図2 (上)重複を許さない解析方法では、転写産物はパリンドローム構造の中に隠れてしまう。一方で重複を許した解析方法により、 Sry の近傍に未知の転写産物が認められる。CAGE-seqとlong-read RNA-seqの解析から未知の転写産物は Sry のエキソンと判明した。
図3 Sry-T を欠損すると、オスからメスへ性転換する。 Sry-T を活性化するとメスからオスに性転換する。
図4 Sry 遺伝子の進化げっ歯類の祖先で Sry 遺伝子にデグロン配列が出現したと考えられる。今回発見したエキソンはレトロトランスポゾンの配列で構成され、デグロン配列を回避するようにエキソン化が起こったと考えることができる。

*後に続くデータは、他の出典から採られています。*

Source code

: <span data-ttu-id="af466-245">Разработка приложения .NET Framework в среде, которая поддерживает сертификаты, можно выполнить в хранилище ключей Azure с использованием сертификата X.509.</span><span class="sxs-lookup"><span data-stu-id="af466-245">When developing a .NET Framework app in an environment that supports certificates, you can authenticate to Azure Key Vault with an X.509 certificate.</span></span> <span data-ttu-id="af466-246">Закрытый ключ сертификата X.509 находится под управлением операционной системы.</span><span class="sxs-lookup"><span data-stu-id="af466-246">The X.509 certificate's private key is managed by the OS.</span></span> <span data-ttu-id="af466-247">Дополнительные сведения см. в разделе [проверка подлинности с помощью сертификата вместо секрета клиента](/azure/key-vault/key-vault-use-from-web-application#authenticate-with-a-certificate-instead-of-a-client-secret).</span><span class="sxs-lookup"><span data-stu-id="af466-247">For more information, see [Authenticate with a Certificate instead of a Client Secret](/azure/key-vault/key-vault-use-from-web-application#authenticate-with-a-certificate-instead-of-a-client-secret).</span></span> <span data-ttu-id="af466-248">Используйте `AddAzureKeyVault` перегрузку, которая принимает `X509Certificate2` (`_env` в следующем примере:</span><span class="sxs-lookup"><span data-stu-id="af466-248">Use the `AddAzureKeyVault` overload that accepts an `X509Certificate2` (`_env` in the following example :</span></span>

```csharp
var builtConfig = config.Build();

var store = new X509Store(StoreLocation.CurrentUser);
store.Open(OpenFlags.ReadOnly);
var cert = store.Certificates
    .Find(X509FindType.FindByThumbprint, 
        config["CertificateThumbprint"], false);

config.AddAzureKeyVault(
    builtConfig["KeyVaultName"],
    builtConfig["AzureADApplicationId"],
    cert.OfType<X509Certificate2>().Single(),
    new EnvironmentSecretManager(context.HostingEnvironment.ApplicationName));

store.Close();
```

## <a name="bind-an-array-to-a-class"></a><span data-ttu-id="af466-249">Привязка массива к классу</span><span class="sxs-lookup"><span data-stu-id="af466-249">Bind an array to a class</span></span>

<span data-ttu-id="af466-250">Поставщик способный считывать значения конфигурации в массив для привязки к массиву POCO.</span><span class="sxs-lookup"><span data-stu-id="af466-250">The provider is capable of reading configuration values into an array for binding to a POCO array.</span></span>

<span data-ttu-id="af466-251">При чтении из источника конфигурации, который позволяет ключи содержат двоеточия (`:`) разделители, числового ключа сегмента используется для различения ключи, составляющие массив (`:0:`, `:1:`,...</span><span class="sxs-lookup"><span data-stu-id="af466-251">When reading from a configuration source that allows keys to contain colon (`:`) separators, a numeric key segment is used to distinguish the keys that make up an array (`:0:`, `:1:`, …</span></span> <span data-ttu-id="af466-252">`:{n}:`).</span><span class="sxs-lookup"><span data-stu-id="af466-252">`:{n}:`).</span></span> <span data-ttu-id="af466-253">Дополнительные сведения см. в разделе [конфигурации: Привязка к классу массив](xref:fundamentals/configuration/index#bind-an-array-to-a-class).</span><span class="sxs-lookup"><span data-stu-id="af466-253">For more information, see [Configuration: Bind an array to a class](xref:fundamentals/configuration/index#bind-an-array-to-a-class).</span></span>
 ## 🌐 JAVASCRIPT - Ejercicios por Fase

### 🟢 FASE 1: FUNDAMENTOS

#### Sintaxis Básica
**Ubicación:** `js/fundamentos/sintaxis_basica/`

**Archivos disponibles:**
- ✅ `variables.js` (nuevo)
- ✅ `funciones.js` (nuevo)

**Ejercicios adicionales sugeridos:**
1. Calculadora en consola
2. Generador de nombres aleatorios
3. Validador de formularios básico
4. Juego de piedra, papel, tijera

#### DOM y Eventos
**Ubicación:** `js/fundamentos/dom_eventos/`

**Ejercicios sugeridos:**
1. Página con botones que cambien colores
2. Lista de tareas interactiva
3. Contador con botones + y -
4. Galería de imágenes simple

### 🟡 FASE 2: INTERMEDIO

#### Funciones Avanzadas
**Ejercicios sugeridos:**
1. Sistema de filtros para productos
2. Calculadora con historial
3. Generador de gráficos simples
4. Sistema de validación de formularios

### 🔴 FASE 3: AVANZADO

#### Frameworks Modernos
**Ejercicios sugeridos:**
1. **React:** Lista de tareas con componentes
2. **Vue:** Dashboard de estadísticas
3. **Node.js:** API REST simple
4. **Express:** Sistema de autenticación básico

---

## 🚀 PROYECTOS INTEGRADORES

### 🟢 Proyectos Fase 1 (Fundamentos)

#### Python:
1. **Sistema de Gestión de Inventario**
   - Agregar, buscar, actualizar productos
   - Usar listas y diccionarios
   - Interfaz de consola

これにより性決定因子を安定して産生できるようになる。
本研究成果が社会に与える影響(本研究成果の意義)
本研究成果により、生物学の大きなテーマのひとつである性決定において、鍵となる重要な遺伝子 Sry の全体像が解明されました。この発見はほ乳類の性決定の仕組みの解明と、性決定遺伝子の進化の理解につながると期待されます。今後、他の生物におけるSRY-Tや、SRY-Sのデグロンの存在を検証していきます。また現在、立花誠教授が研究代表を務める新学術領域「性スペクトラム」では、生物の性を連続する表現型(スペクトラム)として捉え直し、性に関する様々な現象の統一的な説明に挑戦する試みがなされています( http://park.itc.u-tokyo.ac.jp/sexspectrum/ )。今回の研究成果は、マウスの性スペクトラムを規定する因子の再定義につながりました。これまで築きあげられた Sry-S による研究成果が見直され、今後は Sry-T をキープレイヤーとした性の仕組みの理解が進むと期待されます。
今から10数年ほど前、 Sry を含むY染色体上の遺伝子は退化の一途を辿り、オスはやがていなくなるだろうとの考え方が提唱されました。今回の私たちの発見は、このような考え方に一石を投じるものです。私たちの研究成果は、オス化に関わる最も重要な遺伝子が現在進行形で進化していることを意味しているからです。
特記事項
本研究成果は、2020年10月2日(金)に米国科学誌「Science」(オンライン)に掲載されました。
タイイトル:"The mouse Sry locus harbors a cryptic exon that is essential for male sex determination"
著者名:Shingo Miyawaki, Shunsuke Kuroki, Ryo Maeda, Naoki Okashita, Peter Koopman and Makoto Tachibana
なお、本研究は、日本学術振興会科学研究費補助金、日本学術振興会科学研究費助成事業新学術領域研究「性スペクトラム:領域代表 立花誠」の一環として行われ、クイーンズランド大学ピーター・クープマン教授との国際共同研究により行われました。
研究者のコメント
宮脇慎吾
研究を始めた当初、 Sry に第2のエキソンが存在することは全く予想ができず、未知の転写産物はノンコーディングRNAやエンハンサーなのではないかと考えていました。その可能性を検証するためにCAGE-seqの結果を解析し、研究室のメンバーと議論をしたところ、予想とは違う結論に至り落胆しました。しかしながら、RNA-seqのデータを再度慎重に見返すと、あまたあるデータの中でたった1本のリードのみが、未知の転写産物がエキソンであることを示唆していることに気付きました (図5) 。今回の発見は、研究室のメンバーと実際のデータを前にして議論を尽くしたことにより見つけることができました。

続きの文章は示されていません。